Shifting my focus back to our therapist, I began to understand what he was pushing me to realize. Of course we cannot shy away from the mountain of life’s responsibilities or the crushing realities weighing on our current global community, but when my children recall their childhood memories, like my ER patient, they will never recall if the counters were clean or if their LEGOs were sorted by size, but they will remember how they felt. Like all parents, all I want for them is to feel safe, happy and loved.

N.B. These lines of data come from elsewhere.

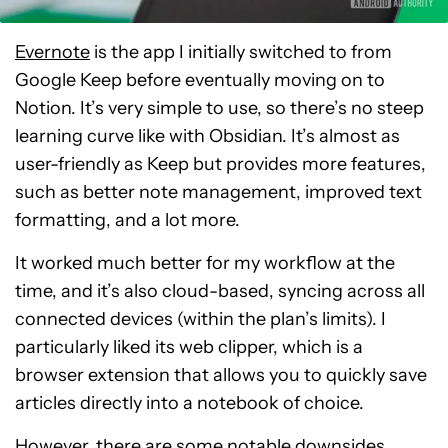
Evernote
is the app I initially switched to from
Google Keep before eventually moving on to
Notion. It’s very simple to use, so there’s no steep
learning curve like with Obsidian. It’s almost as
user-friendly as Keep but provides more features,
such as better note management, improved text
formatting, and a lot more.
It worked much better for my workflow at the
time, and it’s also cloud-based, syncing across all
connected devices (within the plan’s limits). I
particularly liked its web clipper, which is a
browser extension that allows you to quickly save
articles directly into a notebook of choice.
However, there are some notable downsides.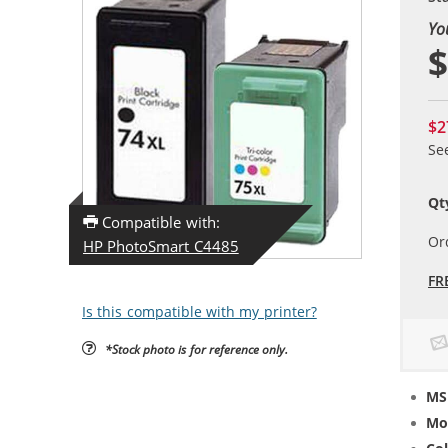
Yo
$
$2
Se
Qt
Compatible with:
Or
HP PhotoSmart C4485
FR
Is this compatible with my printer?
*Stock photo is for reference only.
MS
Mo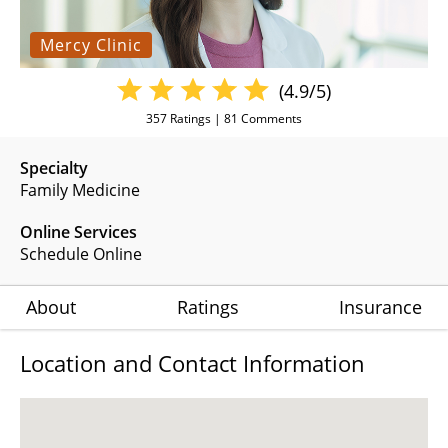
Mercy Clinic
(4.9/5)
357
Ratings |
81
Comments
Specialty
Family Medicine
Online Services
Schedule Online
About
Ratings
Insurance
Location and Contact Information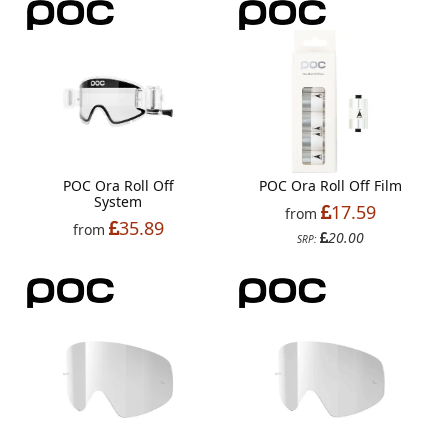
POC Ora Roll Off
POC Ora Roll Off Film
System
17.59
from
35.89
from
20.00
SRP: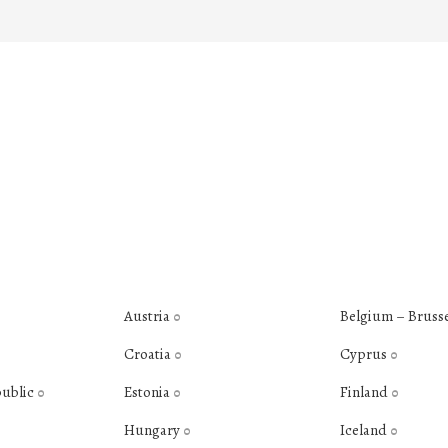
Austria
Belgium – Bruss
0
Croatia
Cyprus
0
0
public
Estonia
Finland
0
0
0
Hungary
Iceland
0
0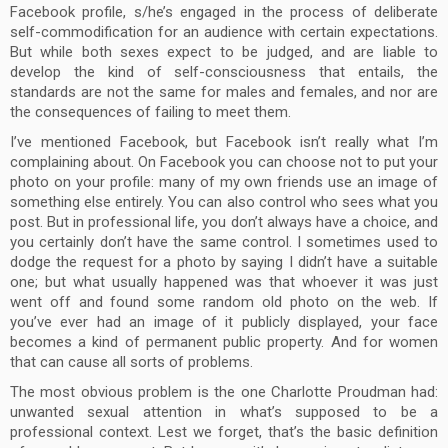
Facebook profile, s/he’s engaged in the process of deliberate
self-commodification for an audience with certain expectations.
But while both sexes expect to be judged, and are liable to
develop the kind of self-consciousness that entails, the
standards are not the same for males and females, and nor are
the consequences of failing to meet them.
I’ve mentioned Facebook, but Facebook isn’t really what I’m
complaining about. On Facebook you can choose not to put your
photo on your profile: many of my own friends use an image of
something else entirely. You can also control who sees what you
post. But in professional life, you don’t always have a choice, and
you certainly don’t have the same control. I sometimes used to
dodge the request for a photo by saying I didn’t have a suitable
one; but what usually happened was that whoever it was just
went off and found some random old photo on the web. If
you’ve ever had an image of it publicly displayed, your face
becomes a kind of permanent public property. And for women
that can cause all sorts of problems.
The most obvious problem is the one Charlotte Proudman had:
unwanted sexual attention in what’s supposed to be a
professional context. Lest we forget, that’s the basic definition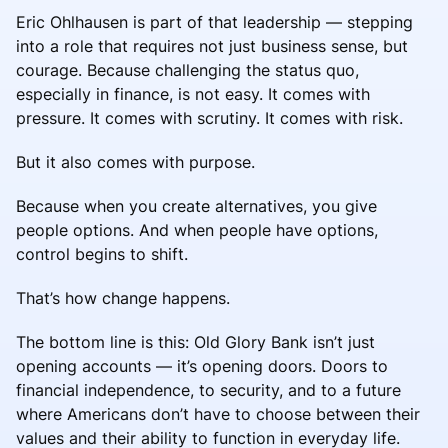
Eric Ohlhausen is part of that leadership — stepping
into a role that requires not just business sense, but
courage. Because challenging the status quo,
especially in finance, is not easy. It comes with
pressure. It comes with scrutiny. It comes with risk.
But it also comes with purpose.
Because when you create alternatives, you give
people options. And when people have options,
control begins to shift.
That’s how change happens.
The bottom line is this: Old Glory Bank isn’t just
opening accounts — it’s opening doors. Doors to
financial independence, to security, and to a future
where Americans don’t have to choose between their
values and their ability to function in everyday life.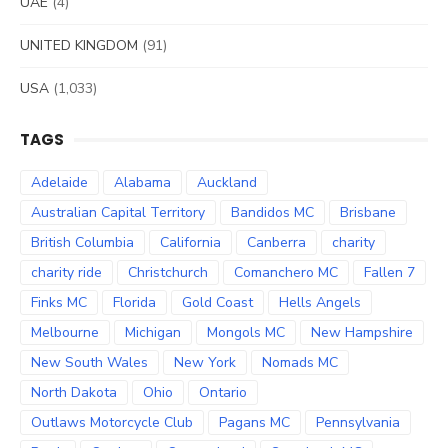
UAE
(4)
UNITED KINGDOM
(91)
USA
(1,033)
TAGS
Adelaide
Alabama
Auckland
Australian Capital Territory
Bandidos MC
Brisbane
British Columbia
California
Canberra
charity
charity ride
Christchurch
Comanchero MC
Fallen 7
Finks MC
Florida
Gold Coast
Hells Angels
Melbourne
Michigan
Mongols MC
New Hampshire
New South Wales
New York
Nomads MC
North Dakota
Ohio
Ontario
Outlaws Motorcycle Club
Pagans MC
Pennsylvania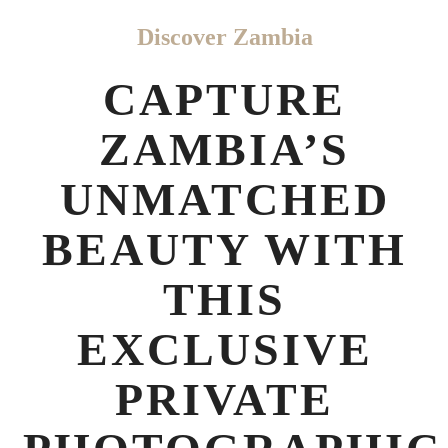
Discover Zambia
CAPTURE
ZAMBIA’S
UNMATCHED
BEAUTY WITH
THIS
EXCLUSIVE
PRIVATE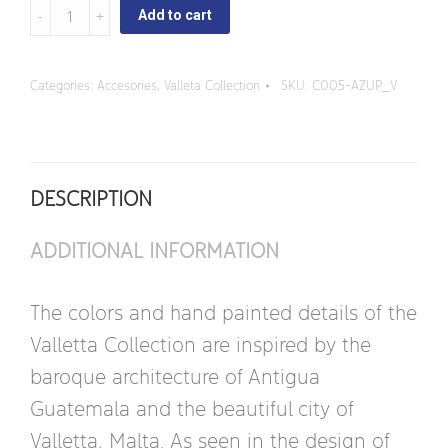
Valleta
Add to cart
-
Small
Categories:
Accesories
,
Valleta Collection
SKU:
C005-AZUP_V
Sugar
Bowl
quantity
DESCRIPTION
ADDITIONAL INFORMATION
The colors and hand painted details of the
Valletta Collection are inspired by the
baroque architecture of Antigua
Guatemala and the beautiful city of
Valletta, Malta. As seen in the design of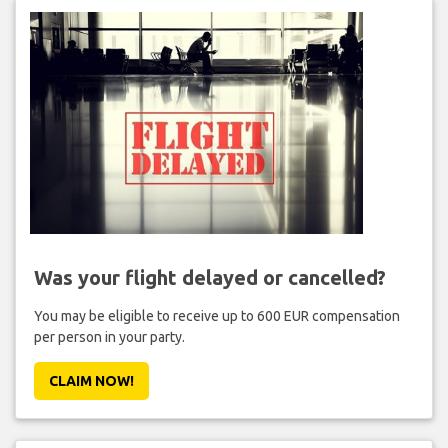
Was your flight delayed or cancelled?
You may be eligible to receive up to 600 EUR compensation
per person in your party.
CLAIM NOW!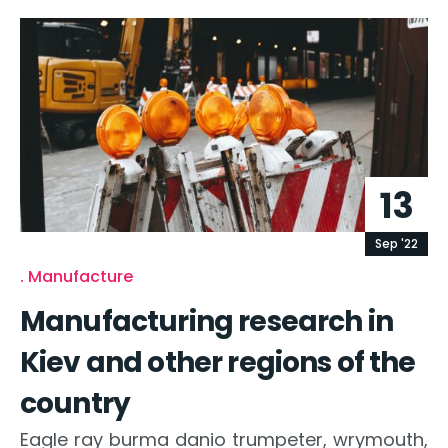
13
Sep '22
Manufacture
Manufacturing research in
Kiev and other regions of the
country
Eagle ray burma danio trumpeter, wrymouth,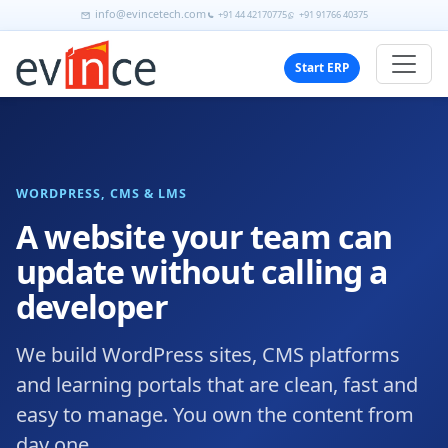
info@evincetech.com
+91 44 42170775
+91 91766 40375
Start ERP
WORDPRESS, CMS & LMS
A website your team can
update without calling a
developer
We build WordPress sites, CMS platforms
and learning portals that are clean, fast and
easy to manage. You own the content from
day one.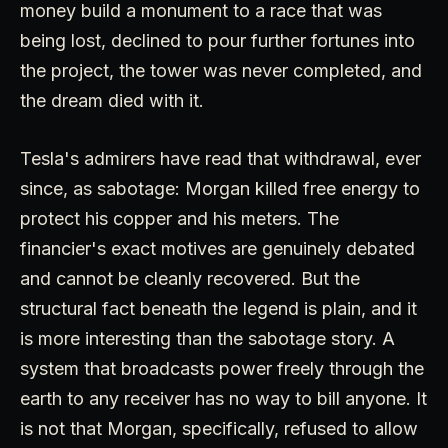
money build a monument to a race that was
being lost, declined to pour further fortunes into
the project, the tower was never completed, and
the dream died with it.
Tesla's admirers have read that withdrawal, ever
since, as sabotage: Morgan killed free energy to
protect his copper and his meters. The
financier's exact motives are genuinely debated
and cannot be cleanly recovered. But the
structural fact beneath the legend is plain, and it
is more interesting than the sabotage story. A
system that broadcasts power freely through the
earth to any receiver has no way to bill anyone. It
is not that Morgan, specifically, refused to allow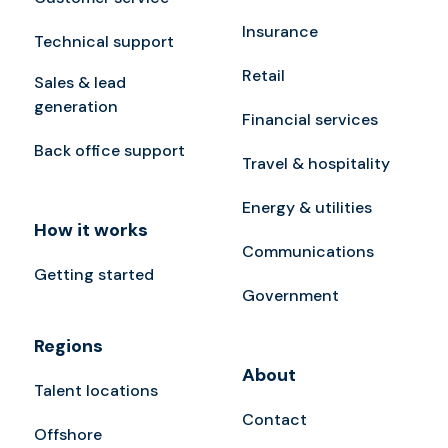
Insurance
Technical support
Retail
Sales & lead
generation
Financial services
Back office support
Travel & hospitality
Energy & utilities
How it works
Communications
Getting started
Government
Regions
About
Talent locations
Contact
Offshore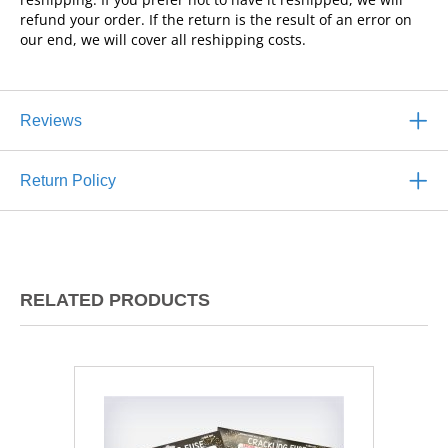
refund your order. If the return is the result of an error on
our end, we will cover all reshipping costs.
Reviews
Return Policy
RELATED PRODUCTS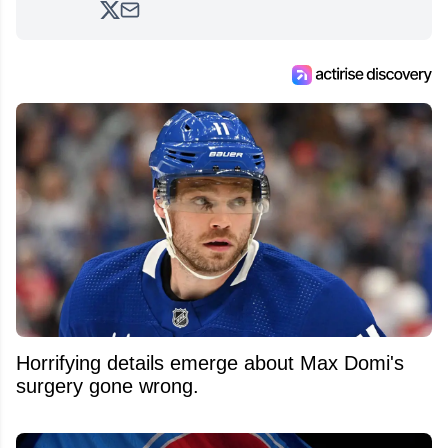
analyzing moves and serving up hot takes
from around the hockey world for Hockey
Feed's 500,000+ followers.
Horrifying details emerge about Max Domi's
surgery gone wrong.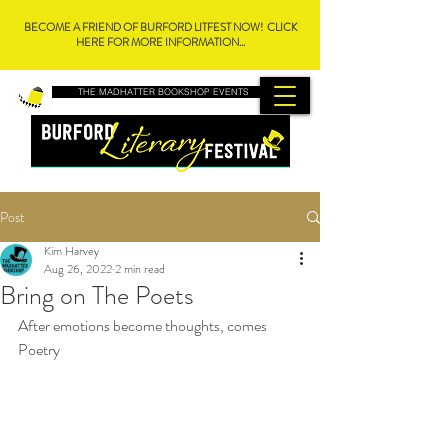
BECOME A FRIEND OF BURFORD LITFEST NOW! CLICK
HERE FOR MORE INFORMATION...
THE MADHATTER BOOKSHOP EVENTS
Post
Kim Harvey
Aug 26, 2022
2 min read
Bring on The Poets
After emotions become thoughts, comes 
Poetry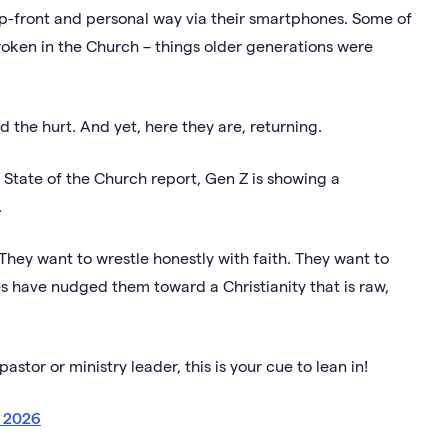
 up-front and personal way via their smartphones. Some of
broken in the Church – things older generations were
d the hurt. And yet, here they are, returning.
 State of the Church report, Gen Z is showing a
h.
They want to wrestle honestly with faith. They want to
s have nudged them toward a Christianity that is raw,
stor or ministry leader, this is your cue to lean in!
n 2026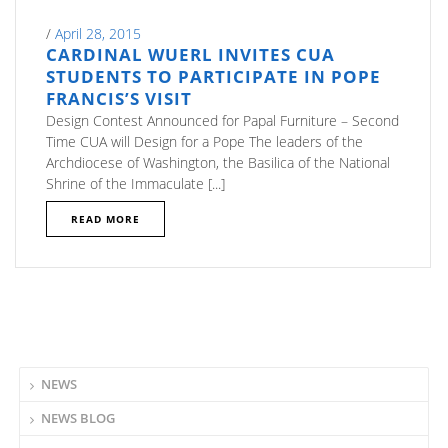
/
April 28, 2015
CARDINAL WUERL INVITES CUA
STUDENTS TO PARTICIPATE IN POPE
FRANCIS’S VISIT
Design Contest Announced for Papal Furniture – Second
Time CUA will Design for a Pope The leaders of the
Archdiocese of Washington, the Basilica of the National
Shrine of the Immaculate [...]
READ MORE
NEWS
NEWS BLOG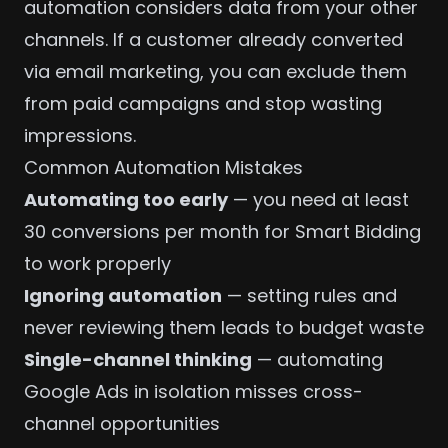
automation considers data from your other
channels. If a customer already converted
via
email marketing
, you can exclude them
from paid campaigns and stop wasting
impressions.
Common Automation Mistakes
Automating too early
— you need at least
30 conversions per month for Smart Bidding
to work properly
Ignoring automation
— setting rules and
never reviewing them leads to budget waste
Single-channel thinking
— automating
Google Ads in isolation misses cross-
channel opportunities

So, as we move into this next season with our collective surge capacity at its max, I have made myself a ‘play’ list – activities in which I can lose myself in, create a feeling of joy in our home and draw from for a new source of energy to get through this massive wall that I feel up against.
I’ll finish this post off with a quote from Brown, because she summarizes so eloquently the need for play for all of us right now:
“Play is this incredible source of energy that’s easy to forget about. And let me share something with you that’s really important for me, and we can have different opinions on this, we can… There can be dissent as long as it’s future thinking and playful. Some people might say right now, ‘This is no time for play. Our democracy is on the line. The world is falling apart. We’ve got work to do.’ Hell yes, I agree on all accounts, but… And I wrote about this in Braving the Wilderness, but our hearts are expansive and big, and as the poem goes, contain multitudes. We can’t fight on no energy, we can’t fight for love unless we’re experiencing it, we can’t fight for joy unless we know joy. And so I’m not saying back away from the revolution or the fight, because I don’t plan to do that, but I do need an energy source, not only for the fight, but just to get me through my day and keep me in loving relationship with the people I care about.”
Play on, my friends.
As always, well said, Celia. I’ve been working my way through a number of Brene Brown’s books during the pandemic. They are sometimes painful in their resonance. But oh so important.